As an IaaS provider, we host multiple storage systems to support our Clouds. Unfortunately, earlier this week one of these platforms was causing issues, resulting in major headaches for both us and, more importantly, some of our customers.
We want to be totally transparent. Therefore, this blog will divulge the root of the problem, and the steps we’re taking to prevent this from happening in the future.
To explain it in technical manner, we traced the problem back to the amount of spare capacity required by one of our ZFS storage platforms. These platforms store part of our Public Cloud’s data. This system requires an amount of free capacity in order to keep the platform operating at peak efficiency. When this amount is exceeded, the platform will suffer from performance and latency issues.
When we designed the platform, we estimated the used/free capacity, along with the supplier, to be around 80% / 20%. However, we decided to take a more conservative approach, and chose to set an even lower ratio. As the platform was growing, we kept a close eye on capacity, to be able to plan further expansion in time.
As soon as we saw the platform approaching 60% capacity, we started building the new storage setup. The new system is ready for production, with the current system at a 70% capacity.
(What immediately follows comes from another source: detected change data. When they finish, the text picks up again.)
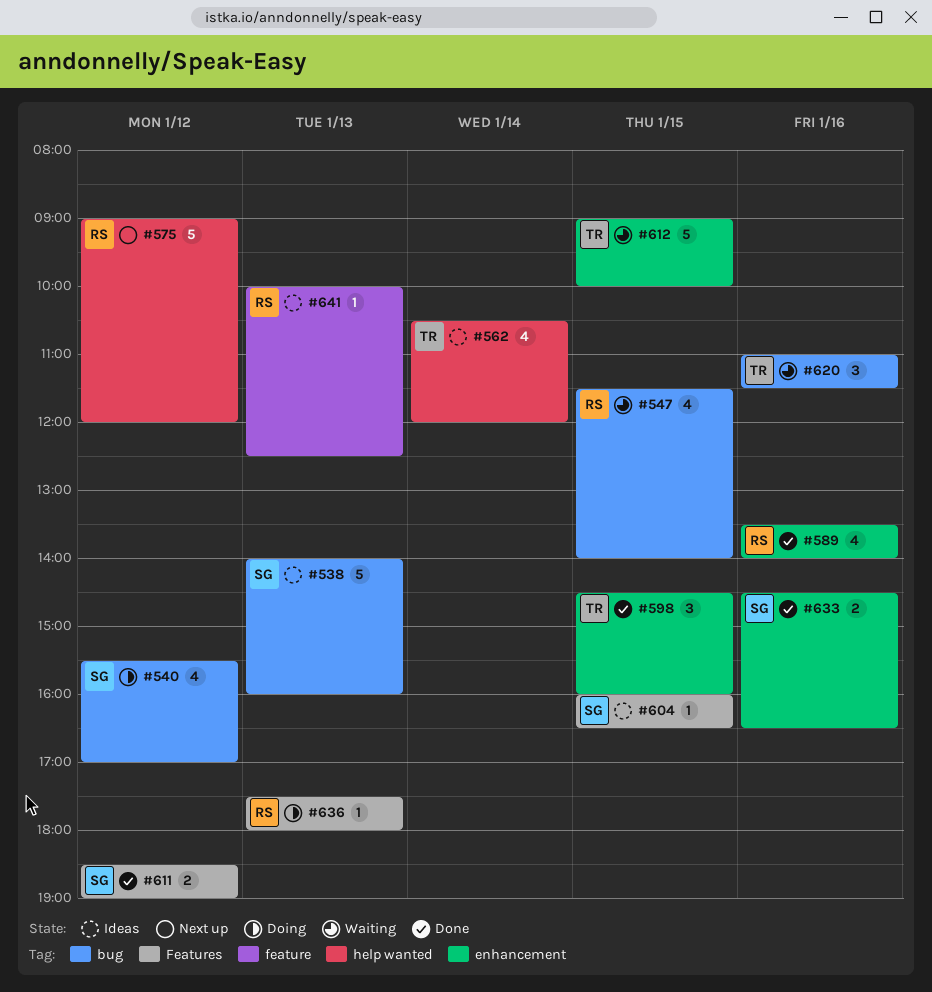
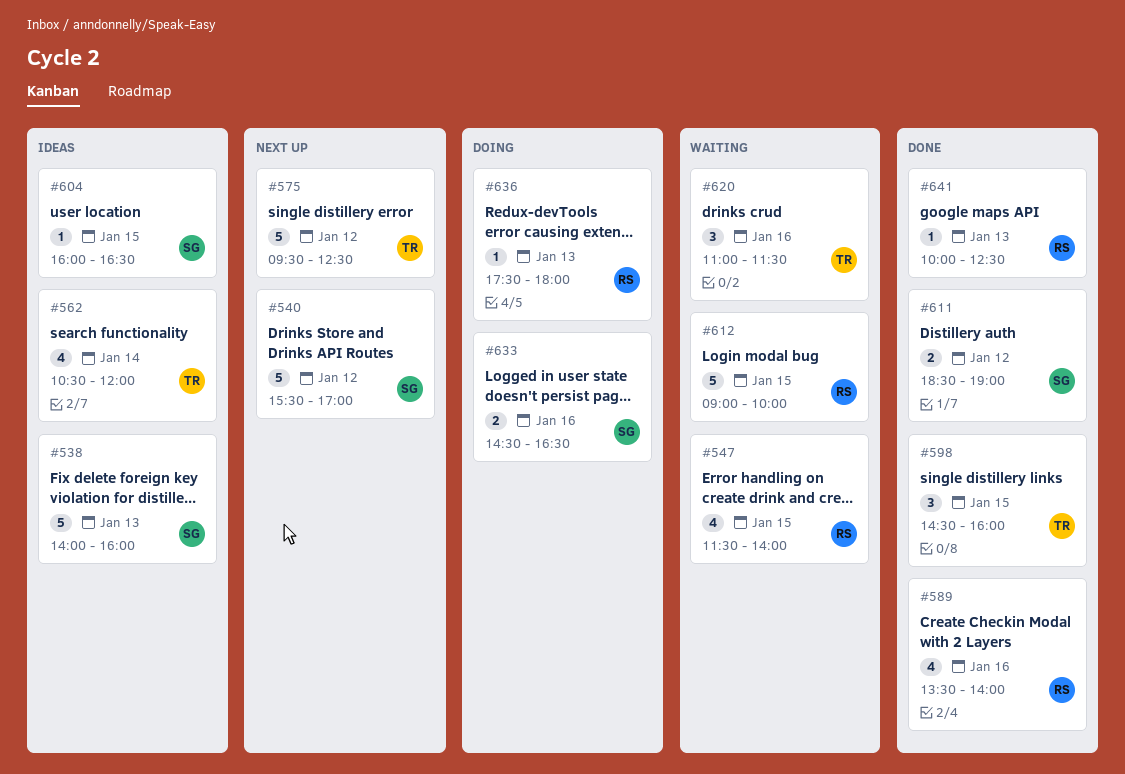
#540, status: Doing -> Next up
#540, estimate: 4 -> 5
#575, owner: RS -> TR
#575, begins: 09:00 -> 09:30
#575, ends: 12:00 -> 12:30
#612, owner: TR -> RS
#633, status: Done -> Doing
#641, status: Ideas -> Done

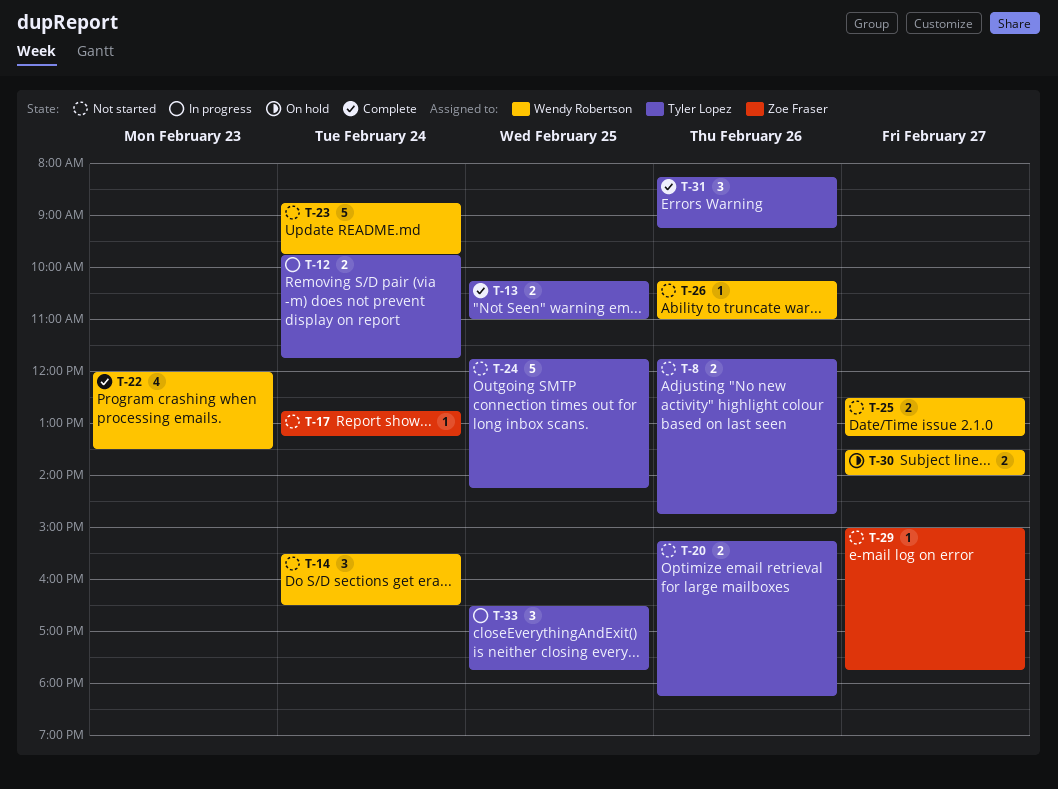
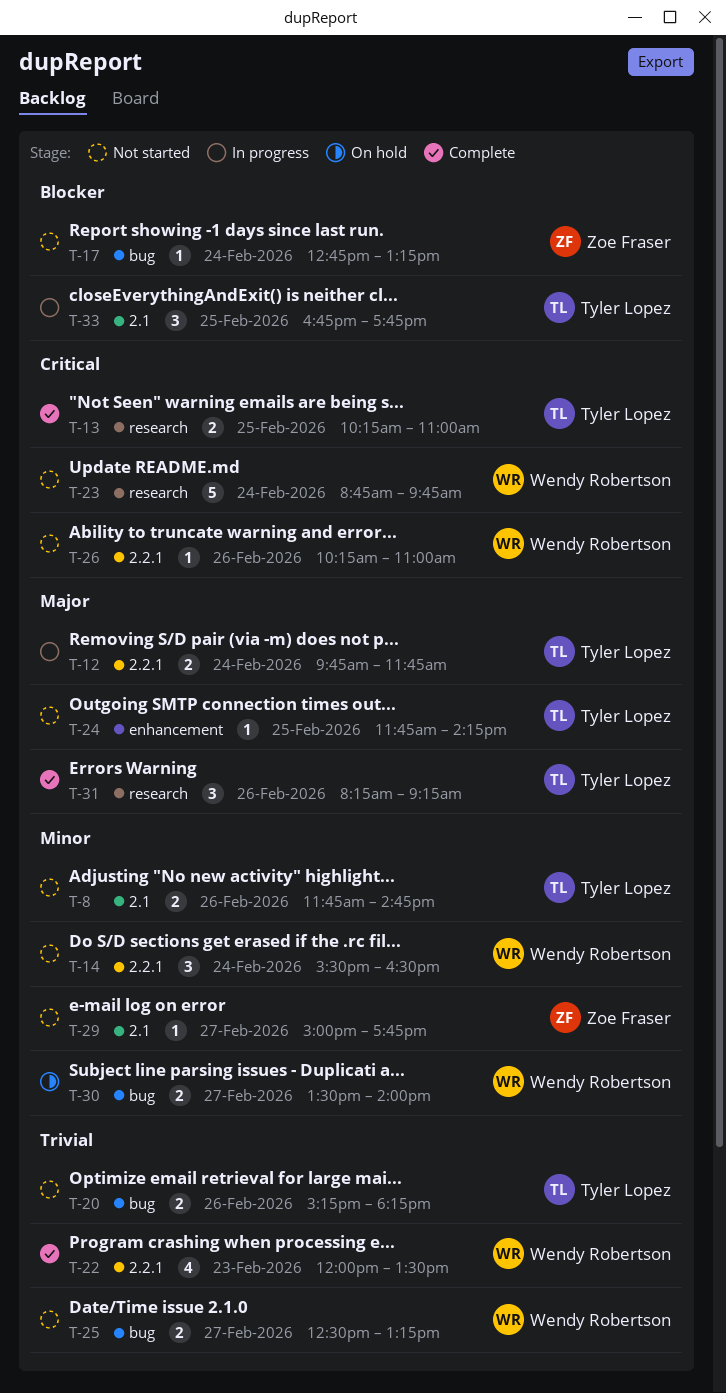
T-24, estimate: 5 -> 1
T-33, begins: 16:30 -> 16:45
Unexpectedly, the platform started showing problems at 70%, triggering the chain of events which has been our main focus the last few days – ultimately resulting in downtime on large parts of this Cloud platform. We have obviously set the trigger limits for these platforms much lower, and will be increasing capacity at a much earlier stage.
When we managed to fix the inherent problem, we were still assessing the impact of this chain of events and the outage that followed. Once the situation became clear, everybody from the organization pulled together to help resolve it.
We have now worked through all the customer tickets one-by-one, and have fixed the majority of the instances, with less than 100 instances unfortunately still affected. We are now working on contacting and updating these customers on the status of their infrastructure. Some of these will need to be brought back online by reinstalling the operating system.
We feel it is important to explain what happened and, concurrently, how we have dealt with it. We have set up an email address (firstname.lastname@example.org), which is being constantly monitored, in order for our customers to send us their comments and feedback. We appreciate any and all responses, as that will help us to further improve our services.
However, we understand that situations like these have a much higher impact than years of stable service. We sincerely apologize for the inconvenience caused by your infrastructure being unavailable. We hope this post provides insight in what happened, and what steps we have takes to prevent this from happening again.